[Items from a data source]
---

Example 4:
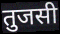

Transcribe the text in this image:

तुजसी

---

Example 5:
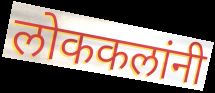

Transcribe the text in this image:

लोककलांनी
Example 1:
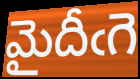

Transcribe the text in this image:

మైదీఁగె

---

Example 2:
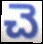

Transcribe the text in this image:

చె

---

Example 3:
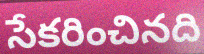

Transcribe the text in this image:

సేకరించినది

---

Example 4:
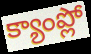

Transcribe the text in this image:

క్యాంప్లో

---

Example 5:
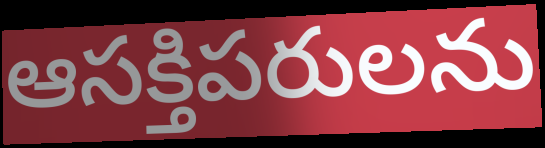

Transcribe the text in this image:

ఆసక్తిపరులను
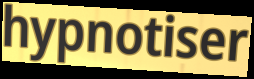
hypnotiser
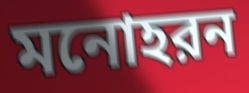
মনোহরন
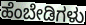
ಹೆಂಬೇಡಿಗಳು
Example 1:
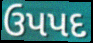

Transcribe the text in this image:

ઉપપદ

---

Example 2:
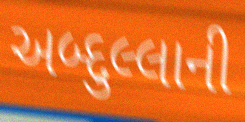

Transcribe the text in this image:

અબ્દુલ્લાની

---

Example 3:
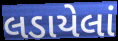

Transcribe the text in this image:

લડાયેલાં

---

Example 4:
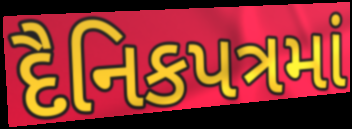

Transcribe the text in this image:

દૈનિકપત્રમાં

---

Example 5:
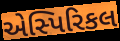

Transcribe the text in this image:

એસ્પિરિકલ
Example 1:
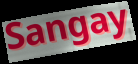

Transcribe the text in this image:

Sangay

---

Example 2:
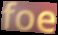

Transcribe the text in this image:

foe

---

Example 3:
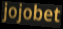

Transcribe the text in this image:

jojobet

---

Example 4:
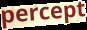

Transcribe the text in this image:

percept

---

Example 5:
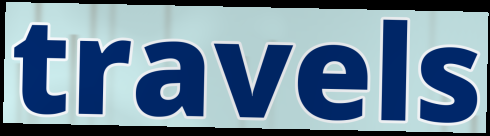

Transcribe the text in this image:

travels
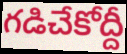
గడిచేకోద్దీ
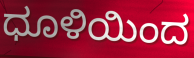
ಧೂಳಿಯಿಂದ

▶ _Task statement_
The lines above must be transcribed exactly, with every picture left out.

▶ _Answer box_
---

Example 4:

Transcribe the text in this image:

तुजसी

---

Example 5:

Transcribe the text in this image:

लोककलांनी
Example 1:

Transcribe the text in this image:

మైదీఁగె

---

Example 2:

Transcribe the text in this image:

చె

---

Example 3:

Transcribe the text in this image:

సేకరించినది

---

Example 4:

Transcribe the text in this image:

క్యాంప్లో

---

Example 5:

Transcribe the text in this image:

ఆసక్తిపరులను
hypnotiser
মনোহরন
ಹೆಂಬೇಡಿಗಳು
Example 1:

Transcribe the text in this image:

ઉપપદ

---

Example 2:

Transcribe the text in this image:

અબ્દુલ્લાની

---

Example 3:

Transcribe the text in this image:

લડાયેલાં

---

Example 4:

Transcribe the text in this image:

દૈનિકપત્રમાં

---

Example 5:

Transcribe the text in this image:

એસ્પિરિકલ
Example 1:

Transcribe the text in this image:

Sangay

---

Example 2:

Transcribe the text in this image:

foe

---

Example 3:

Transcribe the text in this image:

jojobet

---

Example 4:

Transcribe the text in this image:

percept

---

Example 5:

Transcribe the text in this image:

travels
గడిచేకోద్దీ
ಧೂಳಿಯಿಂದ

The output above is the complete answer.